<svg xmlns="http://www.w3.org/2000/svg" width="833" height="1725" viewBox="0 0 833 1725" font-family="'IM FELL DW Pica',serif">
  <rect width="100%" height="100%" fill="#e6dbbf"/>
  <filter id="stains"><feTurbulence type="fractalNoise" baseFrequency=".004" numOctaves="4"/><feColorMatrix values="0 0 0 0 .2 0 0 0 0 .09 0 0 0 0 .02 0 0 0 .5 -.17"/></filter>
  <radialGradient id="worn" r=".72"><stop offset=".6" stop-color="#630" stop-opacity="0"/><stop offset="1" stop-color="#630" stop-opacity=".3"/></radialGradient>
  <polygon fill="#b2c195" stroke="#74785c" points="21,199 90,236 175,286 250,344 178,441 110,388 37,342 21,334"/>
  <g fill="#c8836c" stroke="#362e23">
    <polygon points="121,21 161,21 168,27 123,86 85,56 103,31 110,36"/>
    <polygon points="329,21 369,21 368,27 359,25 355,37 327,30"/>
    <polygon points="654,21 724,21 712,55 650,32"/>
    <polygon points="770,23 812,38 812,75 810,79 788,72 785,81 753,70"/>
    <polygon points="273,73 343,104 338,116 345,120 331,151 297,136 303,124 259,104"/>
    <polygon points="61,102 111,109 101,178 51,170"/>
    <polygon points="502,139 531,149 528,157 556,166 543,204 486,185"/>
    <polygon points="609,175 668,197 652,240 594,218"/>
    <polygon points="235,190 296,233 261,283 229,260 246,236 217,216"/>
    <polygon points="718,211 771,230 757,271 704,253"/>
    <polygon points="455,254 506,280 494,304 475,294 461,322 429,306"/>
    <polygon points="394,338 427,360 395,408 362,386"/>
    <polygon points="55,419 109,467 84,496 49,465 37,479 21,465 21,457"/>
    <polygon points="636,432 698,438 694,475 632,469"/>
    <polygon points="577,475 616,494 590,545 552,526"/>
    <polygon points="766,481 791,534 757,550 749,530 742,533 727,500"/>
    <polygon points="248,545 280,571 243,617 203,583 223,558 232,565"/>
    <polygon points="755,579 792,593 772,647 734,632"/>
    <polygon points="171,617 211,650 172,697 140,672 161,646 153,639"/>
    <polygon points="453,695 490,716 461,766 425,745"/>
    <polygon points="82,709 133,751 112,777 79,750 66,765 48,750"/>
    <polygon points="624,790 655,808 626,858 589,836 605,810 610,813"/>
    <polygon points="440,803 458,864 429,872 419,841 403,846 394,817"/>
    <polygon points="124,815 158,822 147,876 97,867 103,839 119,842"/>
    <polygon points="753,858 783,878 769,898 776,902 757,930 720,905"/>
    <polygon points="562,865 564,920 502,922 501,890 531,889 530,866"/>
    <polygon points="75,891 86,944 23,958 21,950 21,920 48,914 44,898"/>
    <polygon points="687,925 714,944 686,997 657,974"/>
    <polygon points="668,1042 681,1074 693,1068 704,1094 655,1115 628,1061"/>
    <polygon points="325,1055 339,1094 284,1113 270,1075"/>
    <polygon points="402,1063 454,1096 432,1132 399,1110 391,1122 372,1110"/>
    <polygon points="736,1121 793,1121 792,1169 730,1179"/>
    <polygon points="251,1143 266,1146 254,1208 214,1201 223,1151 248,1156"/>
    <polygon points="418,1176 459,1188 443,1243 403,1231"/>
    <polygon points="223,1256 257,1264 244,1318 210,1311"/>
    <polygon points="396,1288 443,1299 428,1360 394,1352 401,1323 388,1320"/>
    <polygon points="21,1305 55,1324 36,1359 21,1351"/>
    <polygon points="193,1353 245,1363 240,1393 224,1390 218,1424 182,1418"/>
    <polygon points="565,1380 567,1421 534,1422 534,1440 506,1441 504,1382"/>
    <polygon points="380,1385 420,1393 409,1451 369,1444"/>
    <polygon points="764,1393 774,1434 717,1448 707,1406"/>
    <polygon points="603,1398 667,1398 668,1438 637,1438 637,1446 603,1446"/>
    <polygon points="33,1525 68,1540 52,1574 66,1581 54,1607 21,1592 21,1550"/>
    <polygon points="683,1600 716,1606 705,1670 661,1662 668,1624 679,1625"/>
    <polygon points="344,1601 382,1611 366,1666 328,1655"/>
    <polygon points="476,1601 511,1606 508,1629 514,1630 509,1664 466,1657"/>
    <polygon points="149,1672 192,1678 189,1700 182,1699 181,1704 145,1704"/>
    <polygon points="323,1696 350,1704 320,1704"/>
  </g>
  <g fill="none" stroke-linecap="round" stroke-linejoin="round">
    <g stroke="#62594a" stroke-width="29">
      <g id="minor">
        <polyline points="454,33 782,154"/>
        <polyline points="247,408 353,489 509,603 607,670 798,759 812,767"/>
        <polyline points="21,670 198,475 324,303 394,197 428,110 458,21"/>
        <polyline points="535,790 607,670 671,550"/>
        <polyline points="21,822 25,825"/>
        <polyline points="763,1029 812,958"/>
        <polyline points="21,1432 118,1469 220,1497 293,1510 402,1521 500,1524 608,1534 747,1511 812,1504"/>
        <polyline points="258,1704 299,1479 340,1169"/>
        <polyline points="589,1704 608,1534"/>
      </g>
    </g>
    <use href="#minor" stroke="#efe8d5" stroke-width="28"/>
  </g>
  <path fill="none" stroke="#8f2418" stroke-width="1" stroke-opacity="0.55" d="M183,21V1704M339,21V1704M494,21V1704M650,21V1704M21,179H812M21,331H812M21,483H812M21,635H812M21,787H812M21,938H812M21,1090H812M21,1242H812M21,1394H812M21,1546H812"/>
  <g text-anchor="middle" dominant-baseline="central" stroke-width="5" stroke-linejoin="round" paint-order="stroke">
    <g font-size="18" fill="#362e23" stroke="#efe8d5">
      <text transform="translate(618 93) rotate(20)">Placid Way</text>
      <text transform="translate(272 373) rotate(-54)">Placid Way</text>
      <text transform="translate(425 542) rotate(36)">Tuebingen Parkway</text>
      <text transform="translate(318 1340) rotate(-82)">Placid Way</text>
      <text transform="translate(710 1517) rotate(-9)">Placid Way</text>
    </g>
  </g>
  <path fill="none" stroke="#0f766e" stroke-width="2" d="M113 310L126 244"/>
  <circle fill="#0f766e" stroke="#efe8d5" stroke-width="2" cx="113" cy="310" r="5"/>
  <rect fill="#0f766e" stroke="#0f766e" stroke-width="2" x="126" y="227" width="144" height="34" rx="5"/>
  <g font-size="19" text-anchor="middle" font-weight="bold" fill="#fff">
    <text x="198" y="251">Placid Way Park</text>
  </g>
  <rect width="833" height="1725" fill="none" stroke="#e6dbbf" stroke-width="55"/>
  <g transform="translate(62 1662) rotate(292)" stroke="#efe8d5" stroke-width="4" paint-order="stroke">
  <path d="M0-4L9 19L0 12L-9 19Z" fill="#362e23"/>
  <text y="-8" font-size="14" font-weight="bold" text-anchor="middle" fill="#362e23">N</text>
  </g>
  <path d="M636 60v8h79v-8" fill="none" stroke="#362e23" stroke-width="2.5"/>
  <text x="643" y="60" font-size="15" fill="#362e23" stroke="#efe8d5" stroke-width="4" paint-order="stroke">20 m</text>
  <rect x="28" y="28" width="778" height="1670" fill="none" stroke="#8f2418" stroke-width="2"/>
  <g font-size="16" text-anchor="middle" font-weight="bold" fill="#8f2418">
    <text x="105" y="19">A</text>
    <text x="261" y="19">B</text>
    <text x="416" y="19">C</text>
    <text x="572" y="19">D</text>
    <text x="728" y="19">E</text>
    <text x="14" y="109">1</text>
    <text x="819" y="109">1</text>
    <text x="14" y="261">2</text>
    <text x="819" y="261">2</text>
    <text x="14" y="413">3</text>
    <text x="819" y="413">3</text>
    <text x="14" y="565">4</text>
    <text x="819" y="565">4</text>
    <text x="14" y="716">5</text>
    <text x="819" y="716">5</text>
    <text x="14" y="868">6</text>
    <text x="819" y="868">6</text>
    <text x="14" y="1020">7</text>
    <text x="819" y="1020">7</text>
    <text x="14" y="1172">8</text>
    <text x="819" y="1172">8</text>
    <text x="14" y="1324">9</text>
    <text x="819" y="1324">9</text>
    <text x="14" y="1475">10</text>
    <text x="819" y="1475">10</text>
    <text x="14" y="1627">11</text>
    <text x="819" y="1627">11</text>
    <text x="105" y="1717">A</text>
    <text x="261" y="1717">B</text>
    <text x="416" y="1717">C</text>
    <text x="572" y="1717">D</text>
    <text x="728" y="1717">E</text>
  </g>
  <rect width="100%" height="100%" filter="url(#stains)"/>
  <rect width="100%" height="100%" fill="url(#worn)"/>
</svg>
__________
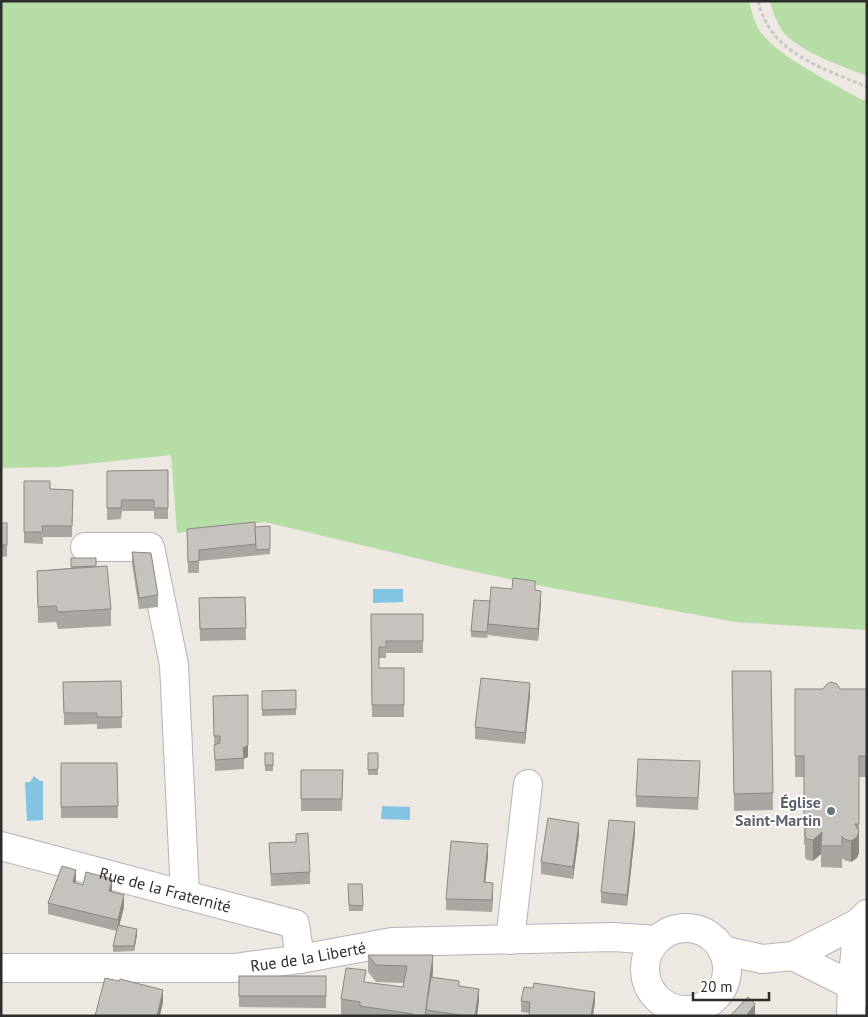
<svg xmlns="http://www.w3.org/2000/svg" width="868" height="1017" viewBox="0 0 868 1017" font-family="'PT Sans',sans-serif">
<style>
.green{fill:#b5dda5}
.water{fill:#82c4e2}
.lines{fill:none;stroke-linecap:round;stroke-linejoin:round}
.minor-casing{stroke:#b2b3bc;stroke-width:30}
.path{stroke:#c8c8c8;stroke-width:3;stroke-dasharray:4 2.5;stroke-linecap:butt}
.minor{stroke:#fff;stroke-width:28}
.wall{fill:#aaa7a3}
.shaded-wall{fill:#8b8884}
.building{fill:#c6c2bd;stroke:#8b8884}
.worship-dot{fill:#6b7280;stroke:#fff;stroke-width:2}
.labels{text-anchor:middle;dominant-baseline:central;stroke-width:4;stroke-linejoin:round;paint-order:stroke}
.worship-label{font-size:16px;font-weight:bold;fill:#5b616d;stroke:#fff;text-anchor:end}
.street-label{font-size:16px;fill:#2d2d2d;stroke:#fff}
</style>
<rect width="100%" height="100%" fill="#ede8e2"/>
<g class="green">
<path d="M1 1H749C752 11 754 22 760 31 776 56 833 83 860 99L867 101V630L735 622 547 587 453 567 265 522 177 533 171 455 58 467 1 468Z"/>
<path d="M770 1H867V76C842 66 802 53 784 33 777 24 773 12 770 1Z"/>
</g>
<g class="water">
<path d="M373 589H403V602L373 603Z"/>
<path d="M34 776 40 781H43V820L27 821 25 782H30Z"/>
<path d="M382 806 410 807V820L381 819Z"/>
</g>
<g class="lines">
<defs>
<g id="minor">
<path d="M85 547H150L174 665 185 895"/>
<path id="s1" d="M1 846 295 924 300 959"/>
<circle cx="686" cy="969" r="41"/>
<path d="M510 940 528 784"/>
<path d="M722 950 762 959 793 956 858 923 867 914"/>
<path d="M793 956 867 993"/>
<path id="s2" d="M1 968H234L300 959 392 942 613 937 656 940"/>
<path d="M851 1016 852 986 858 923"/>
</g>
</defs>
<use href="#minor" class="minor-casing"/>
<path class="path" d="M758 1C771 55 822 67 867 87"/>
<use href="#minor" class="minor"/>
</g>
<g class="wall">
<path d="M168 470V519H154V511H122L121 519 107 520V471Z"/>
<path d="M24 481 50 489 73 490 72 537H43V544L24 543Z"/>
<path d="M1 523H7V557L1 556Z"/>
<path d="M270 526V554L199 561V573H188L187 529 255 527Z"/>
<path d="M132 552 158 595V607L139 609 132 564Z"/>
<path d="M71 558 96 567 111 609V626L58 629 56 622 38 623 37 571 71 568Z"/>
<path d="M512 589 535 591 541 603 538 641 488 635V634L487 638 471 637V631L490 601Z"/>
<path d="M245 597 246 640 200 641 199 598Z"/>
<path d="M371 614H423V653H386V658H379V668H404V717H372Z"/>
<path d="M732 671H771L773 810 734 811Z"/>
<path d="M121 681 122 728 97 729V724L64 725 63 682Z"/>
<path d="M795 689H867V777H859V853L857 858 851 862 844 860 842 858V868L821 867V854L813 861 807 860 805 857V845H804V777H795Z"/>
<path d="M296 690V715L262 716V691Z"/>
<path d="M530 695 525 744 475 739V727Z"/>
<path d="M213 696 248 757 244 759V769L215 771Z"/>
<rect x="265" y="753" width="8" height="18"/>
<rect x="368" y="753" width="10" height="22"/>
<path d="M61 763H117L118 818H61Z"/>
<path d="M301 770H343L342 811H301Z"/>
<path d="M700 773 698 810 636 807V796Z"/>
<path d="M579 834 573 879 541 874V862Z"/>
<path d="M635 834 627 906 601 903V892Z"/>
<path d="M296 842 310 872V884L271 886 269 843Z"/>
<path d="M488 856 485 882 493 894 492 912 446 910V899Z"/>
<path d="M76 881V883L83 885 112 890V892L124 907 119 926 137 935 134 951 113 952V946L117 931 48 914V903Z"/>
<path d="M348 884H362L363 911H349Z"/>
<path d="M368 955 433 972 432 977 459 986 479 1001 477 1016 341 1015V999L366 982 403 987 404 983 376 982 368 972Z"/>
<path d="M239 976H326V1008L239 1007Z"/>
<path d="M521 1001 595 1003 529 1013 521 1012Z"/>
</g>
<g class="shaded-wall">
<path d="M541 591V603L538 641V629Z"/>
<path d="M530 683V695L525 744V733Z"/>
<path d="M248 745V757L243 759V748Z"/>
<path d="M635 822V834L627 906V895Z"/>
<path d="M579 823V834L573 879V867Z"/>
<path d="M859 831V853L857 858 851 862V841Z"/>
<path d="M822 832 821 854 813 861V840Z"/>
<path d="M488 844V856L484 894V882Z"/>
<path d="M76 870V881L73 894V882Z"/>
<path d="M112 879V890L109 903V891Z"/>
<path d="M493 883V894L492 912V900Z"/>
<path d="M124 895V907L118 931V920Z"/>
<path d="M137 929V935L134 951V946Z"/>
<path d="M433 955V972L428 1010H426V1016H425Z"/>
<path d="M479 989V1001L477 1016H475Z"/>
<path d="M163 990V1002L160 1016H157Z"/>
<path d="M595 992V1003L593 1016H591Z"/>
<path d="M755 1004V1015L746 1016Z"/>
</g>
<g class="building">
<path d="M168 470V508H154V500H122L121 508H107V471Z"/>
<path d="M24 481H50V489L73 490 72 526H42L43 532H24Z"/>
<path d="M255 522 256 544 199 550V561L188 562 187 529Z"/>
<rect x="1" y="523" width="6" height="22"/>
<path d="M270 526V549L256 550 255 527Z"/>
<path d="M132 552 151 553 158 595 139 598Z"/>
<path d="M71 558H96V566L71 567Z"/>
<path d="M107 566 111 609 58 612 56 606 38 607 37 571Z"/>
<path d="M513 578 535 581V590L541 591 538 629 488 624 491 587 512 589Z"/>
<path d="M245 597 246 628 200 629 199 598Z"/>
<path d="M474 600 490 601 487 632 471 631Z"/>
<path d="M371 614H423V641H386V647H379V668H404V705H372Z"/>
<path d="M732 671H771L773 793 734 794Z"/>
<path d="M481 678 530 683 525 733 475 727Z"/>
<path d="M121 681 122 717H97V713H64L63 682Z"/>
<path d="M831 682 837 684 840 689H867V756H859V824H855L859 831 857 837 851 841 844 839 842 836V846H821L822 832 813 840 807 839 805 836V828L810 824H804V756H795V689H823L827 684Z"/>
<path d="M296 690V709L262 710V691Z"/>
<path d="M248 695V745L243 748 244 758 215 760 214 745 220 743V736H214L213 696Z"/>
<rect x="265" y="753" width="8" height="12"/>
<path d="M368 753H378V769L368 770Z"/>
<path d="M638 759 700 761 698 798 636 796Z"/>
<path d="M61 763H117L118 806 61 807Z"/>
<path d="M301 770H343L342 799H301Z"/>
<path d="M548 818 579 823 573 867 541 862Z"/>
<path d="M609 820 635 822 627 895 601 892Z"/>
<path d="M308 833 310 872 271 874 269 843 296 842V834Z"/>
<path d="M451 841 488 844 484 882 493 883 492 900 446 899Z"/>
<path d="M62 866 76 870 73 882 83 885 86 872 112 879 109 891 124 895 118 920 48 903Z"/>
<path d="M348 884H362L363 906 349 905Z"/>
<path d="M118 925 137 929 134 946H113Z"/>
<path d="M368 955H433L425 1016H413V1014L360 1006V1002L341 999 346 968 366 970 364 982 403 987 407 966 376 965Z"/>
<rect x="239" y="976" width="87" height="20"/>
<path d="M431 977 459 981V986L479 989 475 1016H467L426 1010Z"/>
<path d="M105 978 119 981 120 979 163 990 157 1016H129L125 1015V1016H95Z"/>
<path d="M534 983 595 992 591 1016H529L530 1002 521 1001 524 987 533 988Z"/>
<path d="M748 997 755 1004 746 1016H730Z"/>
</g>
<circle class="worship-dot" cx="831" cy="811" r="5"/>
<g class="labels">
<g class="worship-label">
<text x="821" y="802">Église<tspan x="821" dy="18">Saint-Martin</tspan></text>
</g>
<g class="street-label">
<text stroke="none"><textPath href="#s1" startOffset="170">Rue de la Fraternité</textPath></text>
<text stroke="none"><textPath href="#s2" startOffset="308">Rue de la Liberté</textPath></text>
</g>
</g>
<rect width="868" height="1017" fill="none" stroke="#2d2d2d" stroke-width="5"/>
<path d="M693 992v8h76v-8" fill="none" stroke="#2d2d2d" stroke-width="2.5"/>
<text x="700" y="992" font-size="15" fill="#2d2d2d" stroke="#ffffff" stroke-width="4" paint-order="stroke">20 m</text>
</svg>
__________
ACTIVITY: Check each line above for the string "linecap" and copy every line that has it.

TASK SOLUTION:
  <g fill="none" stroke-linecap="round" stroke-linejoin="round">
.lines{fill:none;stroke-linecap:round;stroke-linejoin:round}
.path{stroke:#c8c8c8;stroke-width:3;stroke-dasharray:4 2.5;stroke-linecap:butt}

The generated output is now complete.